С досады Герман вытащил из кармана пальто роман, захваченный им из дому на случай, если придется бороться со скукой, и настолько погрузился в мирные события так называемой фантастики, что ему в конце концов удалось заглушить в себе внутренний голос.
Когда Герман с немного деланной веселостью спрыгнул с подножки вагона на родном вокзале, он уже был почти такой, как всегда. Вот только в душе остались царапины, как на живописном полотне даже после тщательной реставрации; но он старался заглушить последние остатки непонятного страха перед взрывом вулкана радостным предвкушением рождественских праздников.

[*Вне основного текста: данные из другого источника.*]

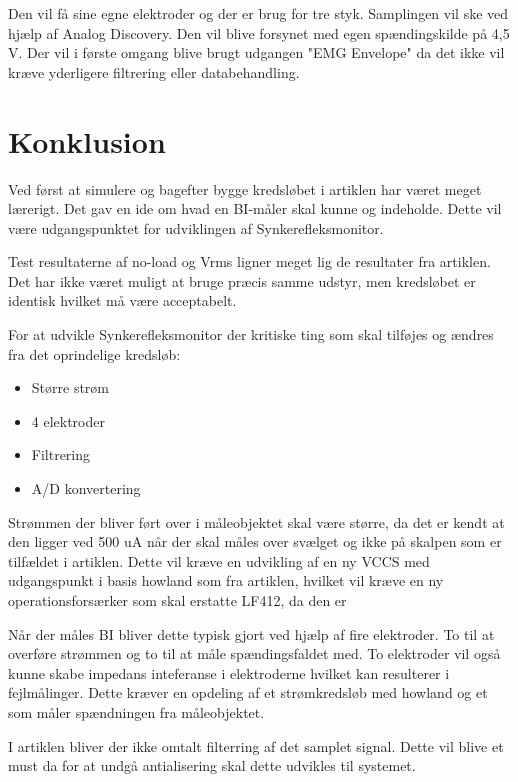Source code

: Den vil få sine egne elektroder og der er brug for tre styk. Samplingen vil ske ved hjælp af Analog Discovery. Den vil blive forsynet med egen spændingskilde på 4,5 V. Der vil i første omgang blive brugt udgangen "EMG Envelope" da det ikke vil kræve yderligere filtrering eller databehandling.
 



\chapter{Konklusion}

Ved først at simulere og bagefter bygge kredsløbet i artiklen har været meget lærerigt. Det gav en ide om hvad en BI-måler skal kunne og indeholde. Dette vil være udgangspunktet for udviklingen af Synkerefleksmonitor.  

Test resultaterne af no-load og Vrms ligner meget lig de resultater fra artiklen. Det har ikke været muligt at bruge præcis samme udstyr, men kredsløbet er identisk hvilket må være acceptabelt.

For at udvikle Synkerefleksmonitor der kritiske ting som skal tilføjes og ændres fra det oprindelige kredsløb:
\begin{itemize}
\item Større strøm
\item 4 elektroder
\item Filtrering
\item A/D konvertering
\end{itemize}

Strømmen der bliver ført over i måleobjektet skal være større, da det er kendt at den ligger ved 500 uA\cite{Kusuhara2004} når der skal måles over svælget og ikke på skalpen som er tilfældet i artiklen. Dette vil kræve en udvikling af en ny VCCS med udgangspunkt i basis howland som fra artiklen, hvilket vil kræve en ny operationsforsærker som skal erstatte LF412, da den er  

Når der måles BI bliver dette typisk gjort ved hjælp af fire elektroder\cite{Brantlov2017}. To til at overføre strømmen og to til at måle spændingsfaldet med. To elektroder vil også kunne skabe impedans inteferanse i elektroderne hvilket kan resulterer i fejlmålinger. Dette kræver en opdeling af et strømkredsløb med howland og et som måler spændningen fra måleobjektet.

I artiklen bliver der ikke omtalt filterring af det samplet signal. Dette vil blive et must da for at undgå antialisering\cite{Thomas2011} skal dette udvikles til systemet.


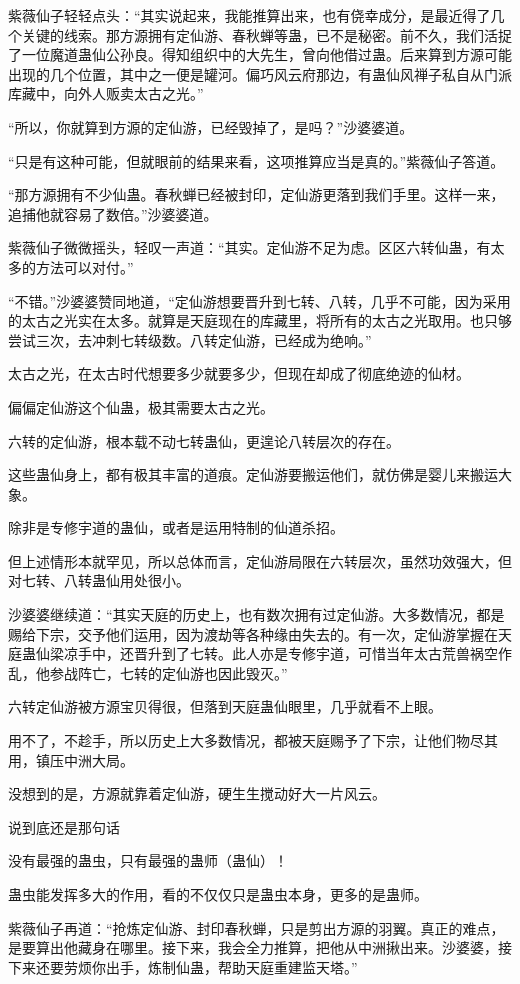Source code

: \begin{this_body}
紫薇仙子轻轻点头：“其实说起来，我能推算出来，也有侥幸成分，是最近得了几个关键的线索。那方源拥有定仙游、春秋蝉等蛊，已不是秘密。前不久，我们活捉了一位魔道蛊仙公孙良。得知组织中的大先生，曾向他借过蛊。后来算到方源可能出现的几个位置，其中之一便是罐河。偏巧风云府那边，有蛊仙风禅子私自从门派库藏中，向外人贩卖太古之光。”

“所以，你就算到方源的定仙游，已经毁掉了，是吗？”沙婆婆道。

“只是有这种可能，但就眼前的结果来看，这项推算应当是真的。”紫薇仙子答道。

“那方源拥有不少仙蛊。春秋蝉已经被封印，定仙游更落到我们手里。这样一来，追捕他就容易了数倍。”沙婆婆道。

紫薇仙子微微摇头，轻叹一声道：“其实。定仙游不足为虑。区区六转仙蛊，有太多的方法可以对付。”

“不错。”沙婆婆赞同地道，“定仙游想要晋升到七转、八转，几乎不可能，因为采用的太古之光实在太多。就算是天庭现在的库藏里，将所有的太古之光取用。也只够尝试三次，去冲刺七转级数。八转定仙游，已经成为绝响。”

太古之光，在太古时代想要多少就要多少，但现在却成了彻底绝迹的仙材。

偏偏定仙游这个仙蛊，极其需要太古之光。

六转的定仙游，根本载不动七转蛊仙，更遑论八转层次的存在。

这些蛊仙身上，都有极其丰富的道痕。定仙游要搬运他们，就仿佛是婴儿来搬运大象。

除非是专修宇道的蛊仙，或者是运用特制的仙道杀招。

但上述情形本就罕见，所以总体而言，定仙游局限在六转层次，虽然功效强大，但对七转、八转蛊仙用处很小。

沙婆婆继续道：“其实天庭的历史上，也有数次拥有过定仙游。大多数情况，都是赐给下宗，交予他们运用，因为渡劫等各种缘由失去的。有一次，定仙游掌握在天庭蛊仙梁凉手中，还晋升到了七转。此人亦是专修宇道，可惜当年太古荒兽祸空作乱，他参战阵亡，七转的定仙游也因此毁灭。”

六转定仙游被方源宝贝得很，但落到天庭蛊仙眼里，几乎就看不上眼。

用不了，不趁手，所以历史上大多数情况，都被天庭赐予了下宗，让他们物尽其用，镇压中洲大局。

没想到的是，方源就靠着定仙游，硬生生搅动好大一片风云。

说到底还是那句话

没有最强的蛊虫，只有最强的蛊师（蛊仙）！

蛊虫能发挥多大的作用，看的不仅仅只是蛊虫本身，更多的是蛊师。

紫薇仙子再道：“抢炼定仙游、封印春秋蝉，只是剪出方源的羽翼。真正的难点，是要算出他藏身在哪里。接下来，我会全力推算，把他从中洲揪出来。沙婆婆，接下来还要劳烦你出手，炼制仙蛊，帮助天庭重建监天塔。”


\end{this_body}
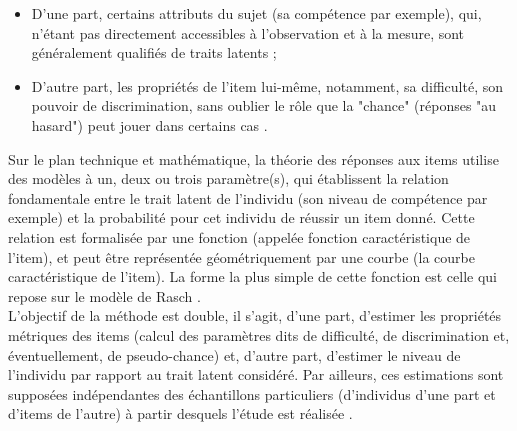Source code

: \begin{itemize}
	\item D’une part, certains attributs du sujet (sa compétence par exemple), qui, n'étant pas directement accessibles à l'observation et à la mesure, sont généralement qualifiés de traits latents \cite{xcv_wiki} ;
	\item D’autre part, les propriétés de l'item lui-même, notamment, sa difficulté, son pouvoir de discrimination, sans oublier le rôle que la "chance" (réponses "au hasard") peut jouer dans certains cas \cite{xcv_wiki}.
\end{itemize}

Sur le plan technique et mathématique, la théorie des réponses aux items utilise des modèles à un, deux ou trois paramètre(s), qui établissent la relation fondamentale entre le trait latent de l'individu (son niveau de compétence par exemple) et la probabilité pour cet individu de réussir un item donné. Cette relation est formalisée par une fonction (appelée fonction caractéristique de l'item), et peut être représentée géométriquement par une courbe (la courbe caractéristique de l'item). La forme la plus simple de cette fonction est celle qui repose sur le modèle de Rasch \cite{xcv_wiki}.\\
L'objectif de la méthode est double, il s'agit, d'une part, d'estimer les propriétés métriques des items (calcul des paramètres dits de difficulté, de discrimination et, éventuellement, de pseudo-chance) et, d'autre part, d'estimer le niveau de l'individu par rapport au trait latent considéré. Par ailleurs, ces estimations sont supposées indépendantes des échantillons particuliers (d'individus d'une part et d'items de l'autre) à partir desquels l'étude est réalisée \cite{xcv_wiki}.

Увидев младшего сына, ожидавшего его в конце перрона, Герман изумился. Такие знаки внимания не были приняты в их семье. В штатском — светлое пальто и без шляпы — Ганс показался ему совсем мальчишкой. Он равнодушно поздоровался с отцом, продолжая высматривать кого-то на перроне.
— Мать надеялась, что ты привезешь Кристофа в отпуск, она очень расстроится.
Бледное лицо Ганса обиженно скривилось, когда отец беззаботно рассмеялся.
— Он сразу же попал под арест и сам себе все испортил. А теперь он в наряде, и поскольку он там на очень плохом счету, то боюсь, что его не отпустят даже на Новый год.
Ганс недоверчиво посмотрел на отца.
— Боже мой, — вырвалось у него, — ведь он же не преступник!
— Ты не знаешь армейских порядков, мой мальчик. — Отец опять засмеялся.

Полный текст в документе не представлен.